### 取り組む課題
以下の項目から、文字列「elev」を含む行をすべて抜き出して、そのまま写す。大文字と小文字は区別する。

### 提供された項目
= = = = =

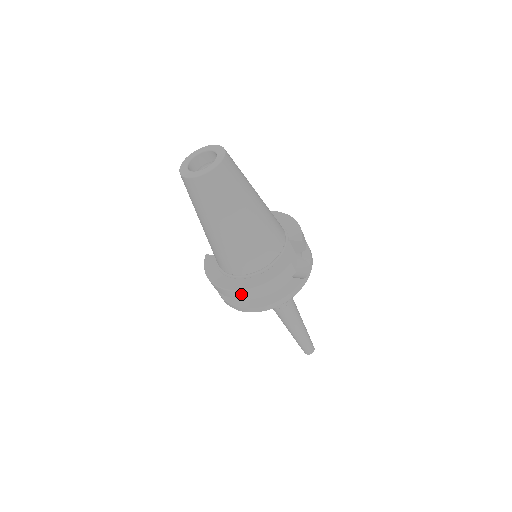
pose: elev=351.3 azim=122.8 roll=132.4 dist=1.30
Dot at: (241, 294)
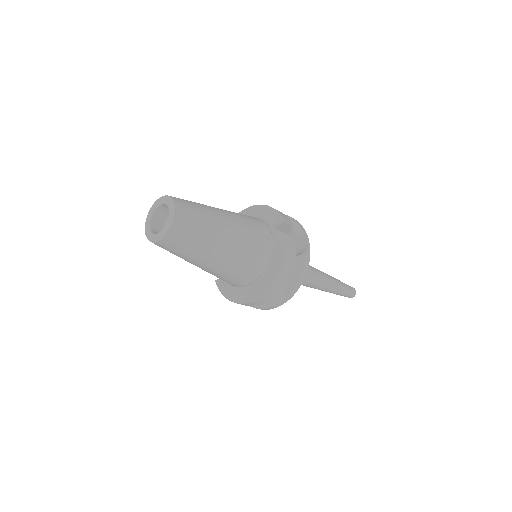
Dot at: (264, 298)
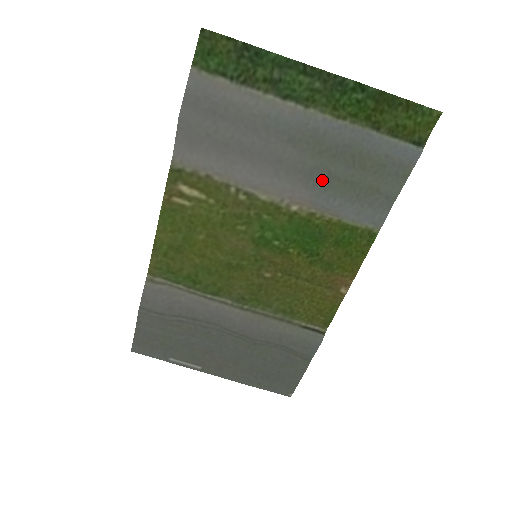
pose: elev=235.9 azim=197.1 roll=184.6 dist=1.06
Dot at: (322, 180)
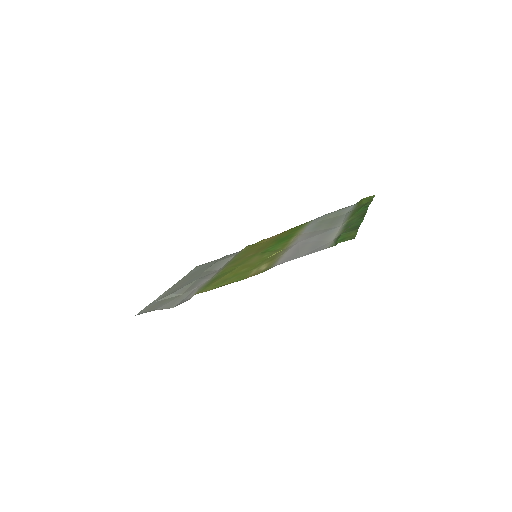
Dot at: (316, 228)
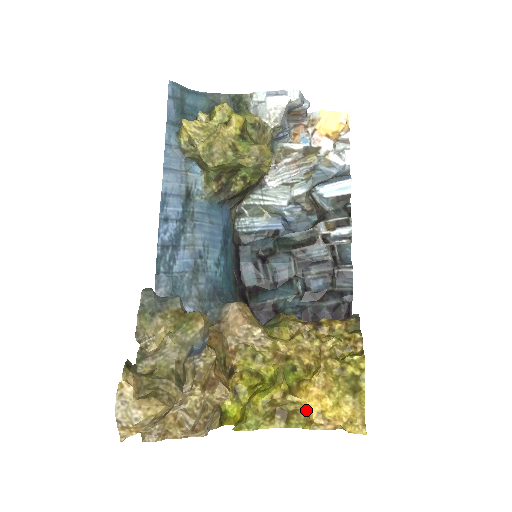
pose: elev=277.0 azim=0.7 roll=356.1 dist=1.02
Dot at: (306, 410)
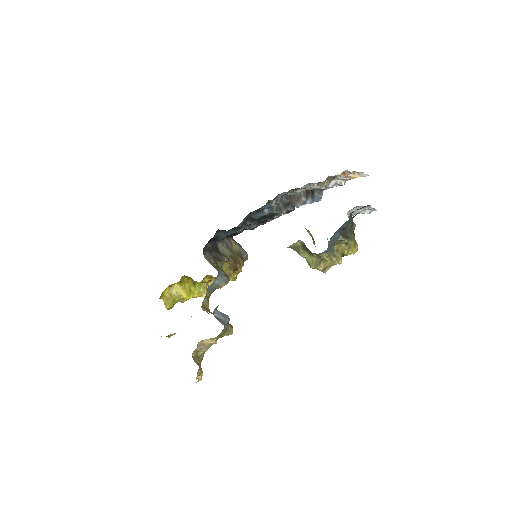
Dot at: occluded
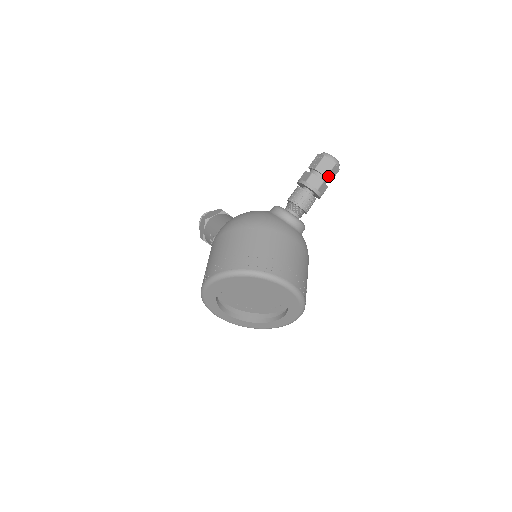
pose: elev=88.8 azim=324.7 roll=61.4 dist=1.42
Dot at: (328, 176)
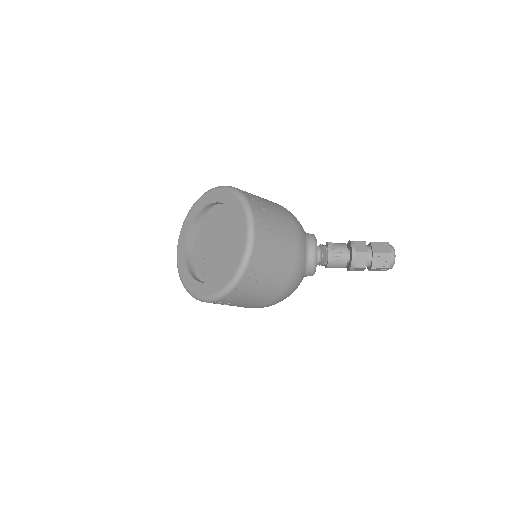
Dot at: (375, 256)
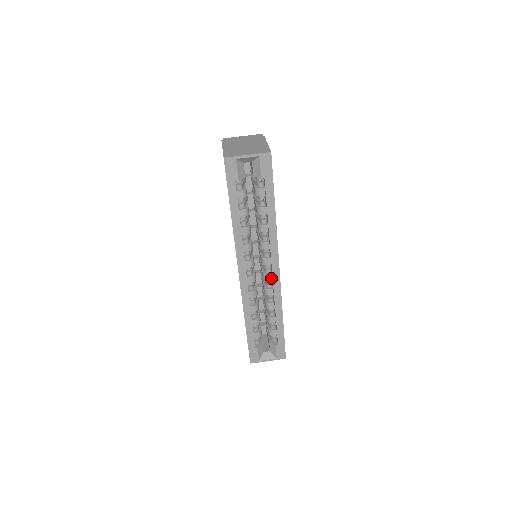
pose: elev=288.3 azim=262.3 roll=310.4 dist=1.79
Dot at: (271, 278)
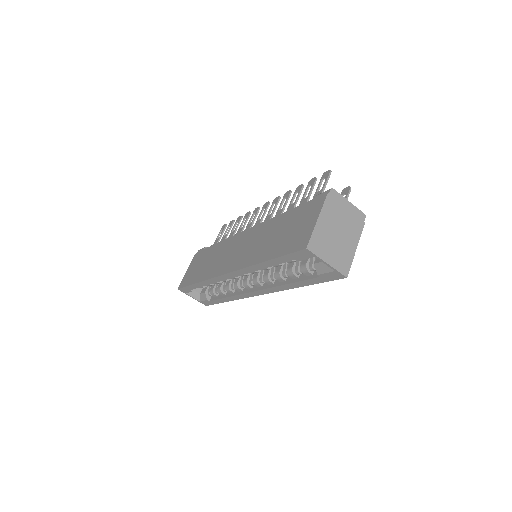
Dot at: (249, 288)
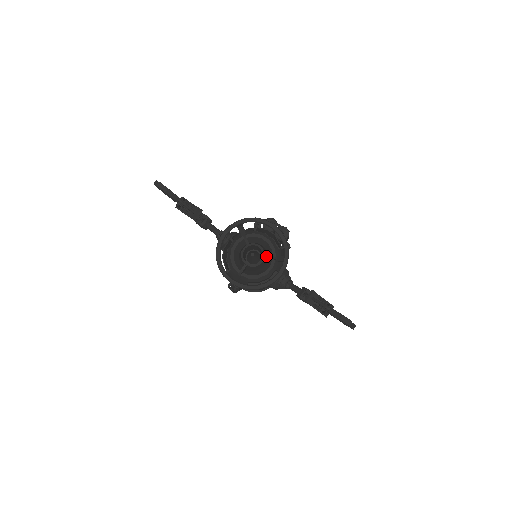
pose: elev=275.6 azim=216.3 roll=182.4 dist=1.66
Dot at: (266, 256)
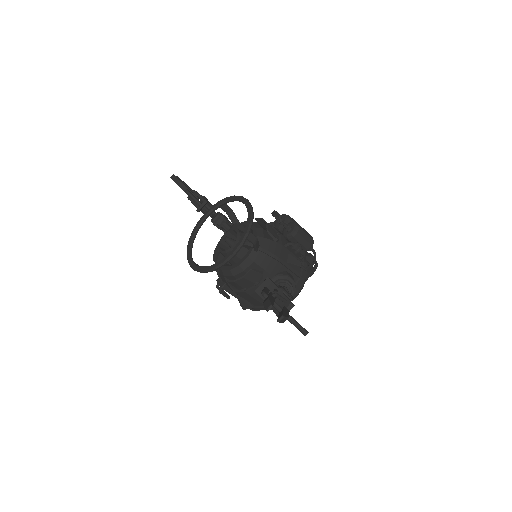
Dot at: occluded
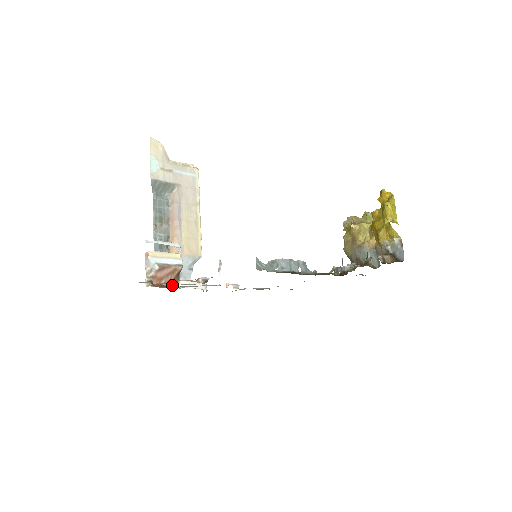
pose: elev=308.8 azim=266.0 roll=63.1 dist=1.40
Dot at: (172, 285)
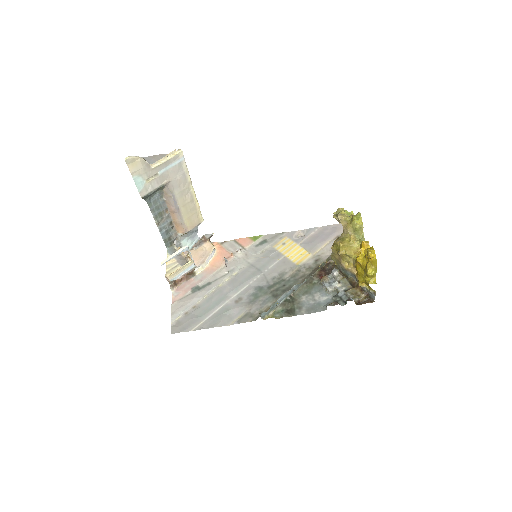
Dot at: (192, 289)
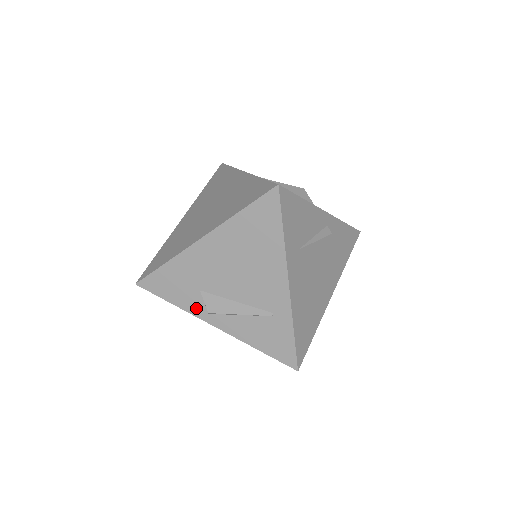
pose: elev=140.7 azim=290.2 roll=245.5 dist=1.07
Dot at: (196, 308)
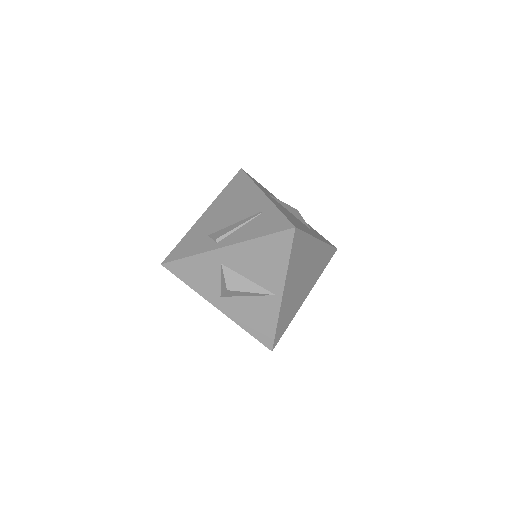
Dot at: (207, 246)
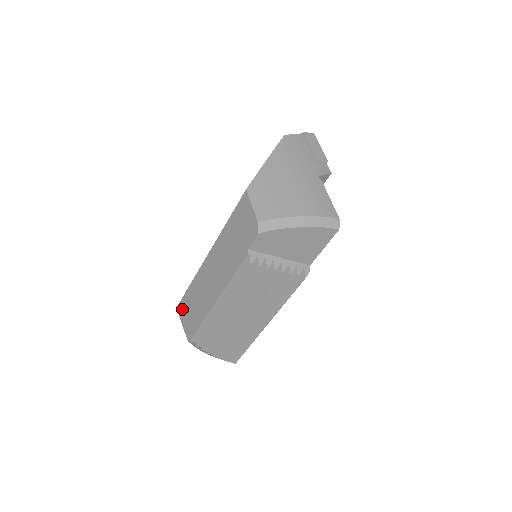
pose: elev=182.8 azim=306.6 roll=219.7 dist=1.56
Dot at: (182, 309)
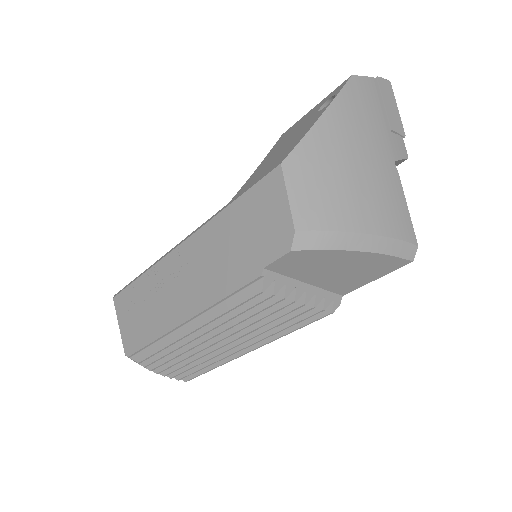
Dot at: (123, 305)
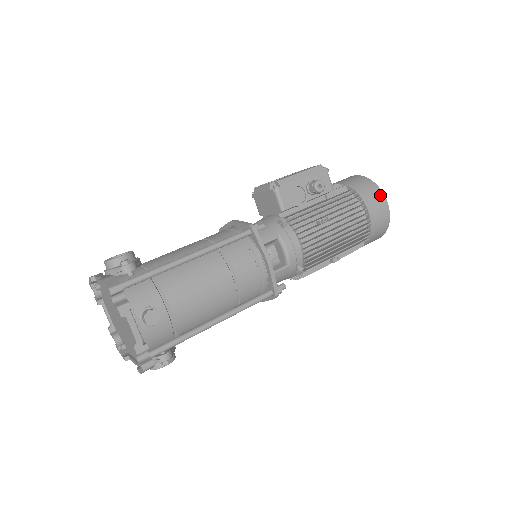
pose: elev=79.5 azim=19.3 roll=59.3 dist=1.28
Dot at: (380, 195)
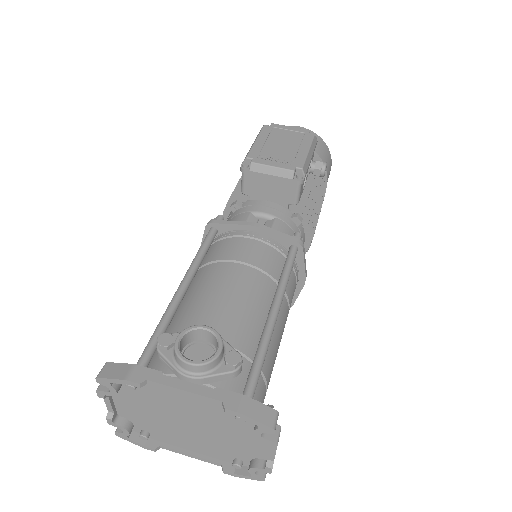
Dot at: (330, 160)
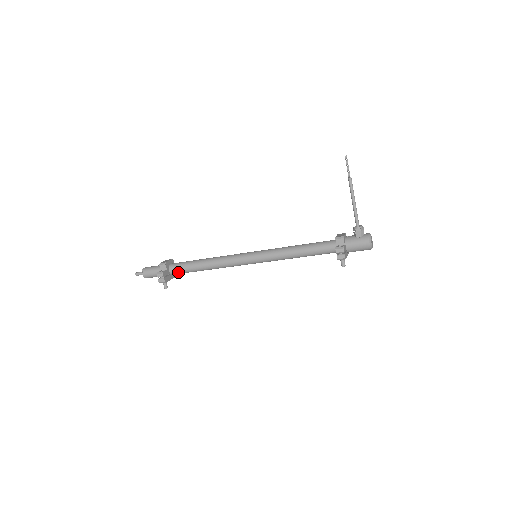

= = = = =

### 課題の解答
pose: elev=351.3 azim=122.8 roll=132.4 dist=1.30
pose: elev=235.9 azim=197.1 roll=184.6 dist=1.06
pose: elev=277.0 azim=0.7 roll=356.1 dist=1.02
pose: elev=88.8 azim=324.7 roll=61.4 dist=1.42
pose: elev=288.3 azim=262.3 roll=310.4 dist=1.79
pose: elev=275.6 azim=216.3 roll=182.4 dist=1.66
pose: elev=308.8 azim=266.0 roll=63.1 dist=1.40
pose: elev=140.7 azim=290.2 roll=245.5 dist=1.07
pose: elev=182.8 azim=306.6 roll=219.7 dist=1.56
pose: elev=79.5 azim=19.3 roll=59.3 dist=1.28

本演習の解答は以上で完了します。